I'm trying to get back into Unity and I've been playing around with lighting. I modelled a simple lightbulb in Maya and have been trying to create a hanging ceiling light but I'm struggling to get it to work. No matter where I place the point light, it appears to originate from the ceiling and the bulb remains dark. Ideally, I would like the light to originate from inside the bulb and spread across most of the room, while also making the bulb glow. I'm sure this is a simple task but I would really appreciate any tips in the right direction. Thanks
1 Answer
The Light component is used by the surrounding objects' shaders to compute how much illumination their surfaces should reflect.
But from the perspective of the lightbulb itself, that light isn't shining onto the surface at all - the surface is facing directly away from the light. So it correctly does not reflect any of it. Some shaders will try to simulate transmission through a material, but for a simple case like a light bulb that's only on or off, we can do something even easier.

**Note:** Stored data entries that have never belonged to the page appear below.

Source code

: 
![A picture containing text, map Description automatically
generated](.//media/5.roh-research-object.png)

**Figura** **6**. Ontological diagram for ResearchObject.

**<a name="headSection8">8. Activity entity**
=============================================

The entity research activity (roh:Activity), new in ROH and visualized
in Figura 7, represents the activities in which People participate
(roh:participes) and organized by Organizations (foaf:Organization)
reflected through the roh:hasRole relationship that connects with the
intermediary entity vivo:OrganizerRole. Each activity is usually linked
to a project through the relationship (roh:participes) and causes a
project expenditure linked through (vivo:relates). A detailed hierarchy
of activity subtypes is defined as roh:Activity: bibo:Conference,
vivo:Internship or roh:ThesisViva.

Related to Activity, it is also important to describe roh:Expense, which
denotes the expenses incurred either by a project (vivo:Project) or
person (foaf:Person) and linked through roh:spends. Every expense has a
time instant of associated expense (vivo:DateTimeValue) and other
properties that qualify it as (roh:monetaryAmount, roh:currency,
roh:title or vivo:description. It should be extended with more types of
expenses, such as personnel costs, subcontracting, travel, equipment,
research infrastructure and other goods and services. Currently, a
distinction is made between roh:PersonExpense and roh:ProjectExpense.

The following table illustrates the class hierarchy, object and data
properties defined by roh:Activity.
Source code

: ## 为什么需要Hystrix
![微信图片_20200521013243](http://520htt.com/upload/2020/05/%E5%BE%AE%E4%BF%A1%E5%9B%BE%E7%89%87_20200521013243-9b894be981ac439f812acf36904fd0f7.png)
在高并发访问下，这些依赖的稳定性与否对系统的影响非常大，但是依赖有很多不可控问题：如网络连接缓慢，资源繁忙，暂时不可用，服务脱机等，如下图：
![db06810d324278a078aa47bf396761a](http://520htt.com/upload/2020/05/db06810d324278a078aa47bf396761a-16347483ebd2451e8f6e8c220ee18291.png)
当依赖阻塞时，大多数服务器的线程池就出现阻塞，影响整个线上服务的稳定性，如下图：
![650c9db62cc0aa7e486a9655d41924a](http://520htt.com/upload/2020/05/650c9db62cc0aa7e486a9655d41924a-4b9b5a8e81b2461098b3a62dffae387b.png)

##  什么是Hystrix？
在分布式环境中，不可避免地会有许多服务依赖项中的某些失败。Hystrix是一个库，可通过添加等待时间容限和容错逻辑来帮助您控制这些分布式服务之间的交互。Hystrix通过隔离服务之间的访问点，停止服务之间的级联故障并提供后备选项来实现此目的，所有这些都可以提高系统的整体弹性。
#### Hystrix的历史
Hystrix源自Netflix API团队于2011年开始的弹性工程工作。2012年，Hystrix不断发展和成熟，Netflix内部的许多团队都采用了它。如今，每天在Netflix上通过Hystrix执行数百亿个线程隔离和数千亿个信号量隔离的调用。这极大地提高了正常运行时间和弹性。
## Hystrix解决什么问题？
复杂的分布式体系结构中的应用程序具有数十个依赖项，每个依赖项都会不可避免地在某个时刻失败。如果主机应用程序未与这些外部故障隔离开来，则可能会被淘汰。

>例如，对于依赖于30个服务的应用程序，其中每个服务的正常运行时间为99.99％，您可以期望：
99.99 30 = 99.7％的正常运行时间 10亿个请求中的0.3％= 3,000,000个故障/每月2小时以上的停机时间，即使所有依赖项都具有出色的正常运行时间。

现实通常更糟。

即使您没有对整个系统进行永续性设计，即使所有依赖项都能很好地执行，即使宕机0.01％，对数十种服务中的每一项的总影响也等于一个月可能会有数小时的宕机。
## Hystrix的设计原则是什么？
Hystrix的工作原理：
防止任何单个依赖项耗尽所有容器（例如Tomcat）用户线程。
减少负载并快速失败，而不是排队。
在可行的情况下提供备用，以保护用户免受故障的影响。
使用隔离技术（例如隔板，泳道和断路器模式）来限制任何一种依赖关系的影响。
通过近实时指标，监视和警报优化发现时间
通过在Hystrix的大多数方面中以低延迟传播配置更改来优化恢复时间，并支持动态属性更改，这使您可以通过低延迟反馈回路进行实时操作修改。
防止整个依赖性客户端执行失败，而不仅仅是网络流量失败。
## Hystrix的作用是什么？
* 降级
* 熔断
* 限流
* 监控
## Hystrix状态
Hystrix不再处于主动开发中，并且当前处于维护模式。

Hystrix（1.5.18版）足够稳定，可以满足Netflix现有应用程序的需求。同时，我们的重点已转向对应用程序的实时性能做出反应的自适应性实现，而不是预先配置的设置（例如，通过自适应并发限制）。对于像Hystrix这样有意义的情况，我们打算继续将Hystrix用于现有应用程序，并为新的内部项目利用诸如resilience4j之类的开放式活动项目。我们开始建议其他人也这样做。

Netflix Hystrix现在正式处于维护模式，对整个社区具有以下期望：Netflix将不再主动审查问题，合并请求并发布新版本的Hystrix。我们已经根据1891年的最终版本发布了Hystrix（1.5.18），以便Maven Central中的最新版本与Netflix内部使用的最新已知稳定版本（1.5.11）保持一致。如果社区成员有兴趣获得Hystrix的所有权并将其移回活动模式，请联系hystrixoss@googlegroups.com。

When you want an object to self-illuminate from within, the way to achieve that is to give it a material with "Emission" enabled.
You can then give the emission an HDR colour & intensity value, and even add a mask to control which parts of the object glow.
If you want a halo around the light, that's a third technique yet - you can achieve it using a lens flare, or by using a bloom filter on your camera to make bright spots in your image bleed out into their surroundings a little, or with a camera-facing quad you stick on your lightbulb if you want to exactly control the look of the halo.